I’m so over the hockey news being about this stupid redhead and this subpar team.
They’ll break up eventually.
No bond, no pack contract, no dice.
All the stupid comments from people who don’t know me have tears running down my eyes. Part of me wants to put them all in their place. But both Bram and Max’s PR firm have told them to keep their mouth shut until we sign a pack contract.
A pack contract that could take months from now because I can’t get a clear answer on if bonding while pregnant is safe or not. Not to mention, I don’t want them to feel what I’m going through right now. There’s no way I could burden someone with all of these feelings.
I could ask Piper, but what if she slips up and tells Owen before I get a chance to tell Max? Not that I think she’d do that, but it could happen. All the things I search online are conflicting,some saying it's safe to bond, others saying they miscarried after bonding, though none of those are on medical sites. It’s just too much information, and I don’t know what to do.
My hands shake as I put the phone down. I’m crippled by fear, and I don’t know what to do.
I’m scared I’m going to lose my pack because of some crazy accident. I’m afraid of losing them because the media is tearing us apart. I miss my family, and I don’t know how to make it better.
I’m fucking scared of everything.
So I do what I do best. I disassociate and crawl back into bed and act like I wasn’t crying in a closet.
It will be okay. I’ll be okay… I think.
CHAPTER 38
Finally, after weeks of recovery, weeks I didn’t even fucking need, I’m about to be back on the ice.
Minus some headaches and the time it took my bruises to heal, I’ve been more than ready to get back to work. I know I’m about to wake before my alarm, but when I turn over, Sloane is nowhere to be found.

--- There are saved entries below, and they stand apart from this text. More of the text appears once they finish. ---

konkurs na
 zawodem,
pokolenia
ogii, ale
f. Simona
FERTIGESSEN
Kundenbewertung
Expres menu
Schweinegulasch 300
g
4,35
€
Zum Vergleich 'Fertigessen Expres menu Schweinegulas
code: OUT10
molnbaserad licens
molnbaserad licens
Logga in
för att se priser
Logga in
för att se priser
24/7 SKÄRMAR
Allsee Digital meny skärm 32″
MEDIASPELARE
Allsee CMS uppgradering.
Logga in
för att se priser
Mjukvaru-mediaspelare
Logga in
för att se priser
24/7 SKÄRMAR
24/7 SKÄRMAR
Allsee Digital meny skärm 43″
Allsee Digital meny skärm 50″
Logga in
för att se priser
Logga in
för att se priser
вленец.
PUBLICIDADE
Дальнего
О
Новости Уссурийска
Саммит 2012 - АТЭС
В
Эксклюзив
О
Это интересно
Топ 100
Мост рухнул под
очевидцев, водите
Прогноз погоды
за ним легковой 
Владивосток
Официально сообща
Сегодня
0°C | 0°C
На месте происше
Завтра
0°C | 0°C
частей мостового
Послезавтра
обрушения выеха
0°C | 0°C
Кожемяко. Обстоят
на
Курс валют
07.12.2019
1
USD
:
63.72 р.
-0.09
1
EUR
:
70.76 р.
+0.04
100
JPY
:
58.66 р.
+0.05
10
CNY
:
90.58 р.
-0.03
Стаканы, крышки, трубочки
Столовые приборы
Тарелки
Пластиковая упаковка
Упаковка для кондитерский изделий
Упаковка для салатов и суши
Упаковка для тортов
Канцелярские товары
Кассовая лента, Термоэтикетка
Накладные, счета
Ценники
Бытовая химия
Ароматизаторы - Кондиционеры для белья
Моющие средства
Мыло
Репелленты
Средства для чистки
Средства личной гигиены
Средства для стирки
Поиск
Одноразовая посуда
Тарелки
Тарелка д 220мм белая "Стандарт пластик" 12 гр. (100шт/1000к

I pull back the covers and hear her retching before I push the bathroom door open. I pull back her wild hair and hold it as she pukes while I rub her back with my other hand.
“What’s wrong? Did you eat something bad?”
She doesn’t answer as she just throws up more.
“Should I postpone practice? I can wait to go back.”
Sloane shakes her head, and I realize I’m being annoying by asking her questions while she’s sick.
It probably shouldn’t be while she’s throwing her guts up that I wish I were bonded to her, but it is.
We agreed to wait till I was cleared and healthy; I was shocked Sloane was okay with waiting. If I’m being honest, she hasn’t been the same since the accident. She seems a lot more cautious about everything and hasn’t left the house much.
She grabs a bundle of toilet paper and cleans her face and flushes, and I let her hair go free.
“No, go to work. I must have eaten something that didn’t agree with me. I’ll be okay. Plus, Ethan will be home.”
“I don’t like it,” I say, and she gives me a watery smile.
“Seriously, go do what you love. I’ll be here waiting.”
“I love you more than hockey. You know this?”
“Yes, I know this,” she says, tapping my thigh. “Your bruises are completely gone, you’ve been medically cleared, and the team needs you. I’ll be fine, I promise. Go to work.”
“Are you just tired of watching TV with me all day?”
“No, and I promise I won’t watch anyPack Islandwithout you.”
“You better not. I need to know if Lyrik is going to stay and make things work with Remy and Cass or if she’s going to fly back home.”